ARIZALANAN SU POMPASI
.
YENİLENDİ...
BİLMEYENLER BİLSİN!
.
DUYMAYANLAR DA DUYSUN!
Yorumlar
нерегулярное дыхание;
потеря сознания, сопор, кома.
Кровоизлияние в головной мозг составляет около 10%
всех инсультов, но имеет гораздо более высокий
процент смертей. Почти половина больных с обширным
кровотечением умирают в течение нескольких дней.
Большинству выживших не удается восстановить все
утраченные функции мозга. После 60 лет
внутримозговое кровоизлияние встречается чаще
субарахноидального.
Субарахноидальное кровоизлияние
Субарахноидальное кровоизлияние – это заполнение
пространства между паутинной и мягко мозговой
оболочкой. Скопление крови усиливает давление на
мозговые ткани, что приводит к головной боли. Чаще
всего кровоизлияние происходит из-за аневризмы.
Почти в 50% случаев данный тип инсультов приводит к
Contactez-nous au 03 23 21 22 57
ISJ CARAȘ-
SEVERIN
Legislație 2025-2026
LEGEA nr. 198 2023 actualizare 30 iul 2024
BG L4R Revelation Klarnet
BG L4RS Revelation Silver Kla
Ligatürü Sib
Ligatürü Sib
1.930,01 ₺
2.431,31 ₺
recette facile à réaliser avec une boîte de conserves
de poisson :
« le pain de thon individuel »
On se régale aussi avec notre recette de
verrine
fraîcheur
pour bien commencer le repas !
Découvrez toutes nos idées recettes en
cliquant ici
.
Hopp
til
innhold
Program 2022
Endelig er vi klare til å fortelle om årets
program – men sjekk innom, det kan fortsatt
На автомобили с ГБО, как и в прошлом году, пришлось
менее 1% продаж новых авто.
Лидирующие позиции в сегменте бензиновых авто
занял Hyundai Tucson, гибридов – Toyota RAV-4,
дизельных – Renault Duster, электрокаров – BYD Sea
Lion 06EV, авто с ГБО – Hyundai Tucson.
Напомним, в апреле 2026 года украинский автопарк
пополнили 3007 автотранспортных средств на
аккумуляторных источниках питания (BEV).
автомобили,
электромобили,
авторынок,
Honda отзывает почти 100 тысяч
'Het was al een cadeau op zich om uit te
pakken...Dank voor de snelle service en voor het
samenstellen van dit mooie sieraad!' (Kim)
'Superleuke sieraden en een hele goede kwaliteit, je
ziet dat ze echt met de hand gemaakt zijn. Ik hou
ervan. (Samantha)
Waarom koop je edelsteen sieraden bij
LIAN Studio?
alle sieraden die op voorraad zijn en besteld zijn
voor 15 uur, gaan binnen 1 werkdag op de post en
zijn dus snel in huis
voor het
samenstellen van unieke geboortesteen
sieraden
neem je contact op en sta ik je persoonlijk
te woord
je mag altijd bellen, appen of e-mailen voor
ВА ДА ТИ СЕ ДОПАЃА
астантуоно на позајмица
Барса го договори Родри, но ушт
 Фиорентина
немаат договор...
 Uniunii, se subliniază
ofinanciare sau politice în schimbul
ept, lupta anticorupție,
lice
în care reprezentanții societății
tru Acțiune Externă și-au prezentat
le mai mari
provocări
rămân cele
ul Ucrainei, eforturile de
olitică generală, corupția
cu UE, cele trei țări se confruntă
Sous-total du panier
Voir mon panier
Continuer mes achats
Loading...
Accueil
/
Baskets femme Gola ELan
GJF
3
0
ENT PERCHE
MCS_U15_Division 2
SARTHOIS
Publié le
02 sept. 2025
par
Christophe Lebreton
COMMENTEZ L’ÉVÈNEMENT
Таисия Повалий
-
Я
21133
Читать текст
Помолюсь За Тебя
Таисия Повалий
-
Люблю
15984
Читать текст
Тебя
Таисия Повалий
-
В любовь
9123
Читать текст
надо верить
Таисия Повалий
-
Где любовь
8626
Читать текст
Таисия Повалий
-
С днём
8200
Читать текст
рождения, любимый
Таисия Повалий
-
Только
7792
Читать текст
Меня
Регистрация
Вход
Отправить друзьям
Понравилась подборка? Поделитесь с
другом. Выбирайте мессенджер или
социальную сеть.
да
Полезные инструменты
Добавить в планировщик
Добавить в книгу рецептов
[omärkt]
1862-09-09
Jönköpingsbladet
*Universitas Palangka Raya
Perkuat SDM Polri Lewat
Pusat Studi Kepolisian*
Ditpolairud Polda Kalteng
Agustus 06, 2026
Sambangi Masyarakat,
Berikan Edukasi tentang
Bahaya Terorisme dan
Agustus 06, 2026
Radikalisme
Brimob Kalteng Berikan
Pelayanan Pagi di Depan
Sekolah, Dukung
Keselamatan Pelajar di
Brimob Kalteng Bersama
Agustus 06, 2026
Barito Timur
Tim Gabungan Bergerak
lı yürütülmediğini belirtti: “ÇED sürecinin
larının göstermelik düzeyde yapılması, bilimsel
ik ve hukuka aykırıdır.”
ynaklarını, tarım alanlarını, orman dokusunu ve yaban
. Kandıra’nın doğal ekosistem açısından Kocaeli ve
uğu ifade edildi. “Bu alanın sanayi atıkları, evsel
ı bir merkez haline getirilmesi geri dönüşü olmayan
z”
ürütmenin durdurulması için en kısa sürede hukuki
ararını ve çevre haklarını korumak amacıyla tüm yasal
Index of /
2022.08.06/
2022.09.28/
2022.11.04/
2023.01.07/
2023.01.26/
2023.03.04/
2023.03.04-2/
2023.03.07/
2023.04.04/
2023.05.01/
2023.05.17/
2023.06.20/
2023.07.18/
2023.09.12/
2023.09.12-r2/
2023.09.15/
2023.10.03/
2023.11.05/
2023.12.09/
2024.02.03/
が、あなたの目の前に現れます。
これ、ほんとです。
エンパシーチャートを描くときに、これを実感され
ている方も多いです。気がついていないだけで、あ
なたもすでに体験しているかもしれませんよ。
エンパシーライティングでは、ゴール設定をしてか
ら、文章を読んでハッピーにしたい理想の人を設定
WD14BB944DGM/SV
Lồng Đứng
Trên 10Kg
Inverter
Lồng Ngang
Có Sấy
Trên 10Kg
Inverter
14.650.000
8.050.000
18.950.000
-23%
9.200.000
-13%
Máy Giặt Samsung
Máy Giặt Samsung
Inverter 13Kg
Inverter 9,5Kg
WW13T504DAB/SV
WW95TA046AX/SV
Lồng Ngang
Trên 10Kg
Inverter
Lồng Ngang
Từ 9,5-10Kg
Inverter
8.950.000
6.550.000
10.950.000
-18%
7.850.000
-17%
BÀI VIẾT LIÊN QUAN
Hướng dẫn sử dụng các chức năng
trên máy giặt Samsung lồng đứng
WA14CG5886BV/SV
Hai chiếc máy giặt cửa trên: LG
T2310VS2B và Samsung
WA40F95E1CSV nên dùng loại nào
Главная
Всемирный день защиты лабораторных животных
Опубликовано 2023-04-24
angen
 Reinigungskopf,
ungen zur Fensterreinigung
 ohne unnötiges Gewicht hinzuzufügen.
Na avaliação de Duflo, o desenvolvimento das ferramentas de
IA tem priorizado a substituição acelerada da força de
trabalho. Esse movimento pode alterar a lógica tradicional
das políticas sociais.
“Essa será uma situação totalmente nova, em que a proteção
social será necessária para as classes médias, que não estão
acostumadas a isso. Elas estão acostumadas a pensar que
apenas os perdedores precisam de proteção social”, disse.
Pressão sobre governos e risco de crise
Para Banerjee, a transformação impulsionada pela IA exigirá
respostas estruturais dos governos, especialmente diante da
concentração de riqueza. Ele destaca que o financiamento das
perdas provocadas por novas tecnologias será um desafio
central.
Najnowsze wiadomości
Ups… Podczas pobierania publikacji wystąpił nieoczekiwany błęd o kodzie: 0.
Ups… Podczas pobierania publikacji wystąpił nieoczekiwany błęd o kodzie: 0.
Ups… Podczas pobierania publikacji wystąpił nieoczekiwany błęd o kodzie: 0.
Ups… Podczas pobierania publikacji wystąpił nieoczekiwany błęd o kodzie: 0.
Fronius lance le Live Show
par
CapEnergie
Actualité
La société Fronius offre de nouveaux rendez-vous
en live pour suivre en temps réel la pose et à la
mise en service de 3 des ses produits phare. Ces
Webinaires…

····················

- [Instructions to follow]: Wherever a line above contains the string "avec", copy that line.

- [Response to the exercise]:
recette facile à réaliser avec une boîte de conserves
On se régale aussi avec notre recette de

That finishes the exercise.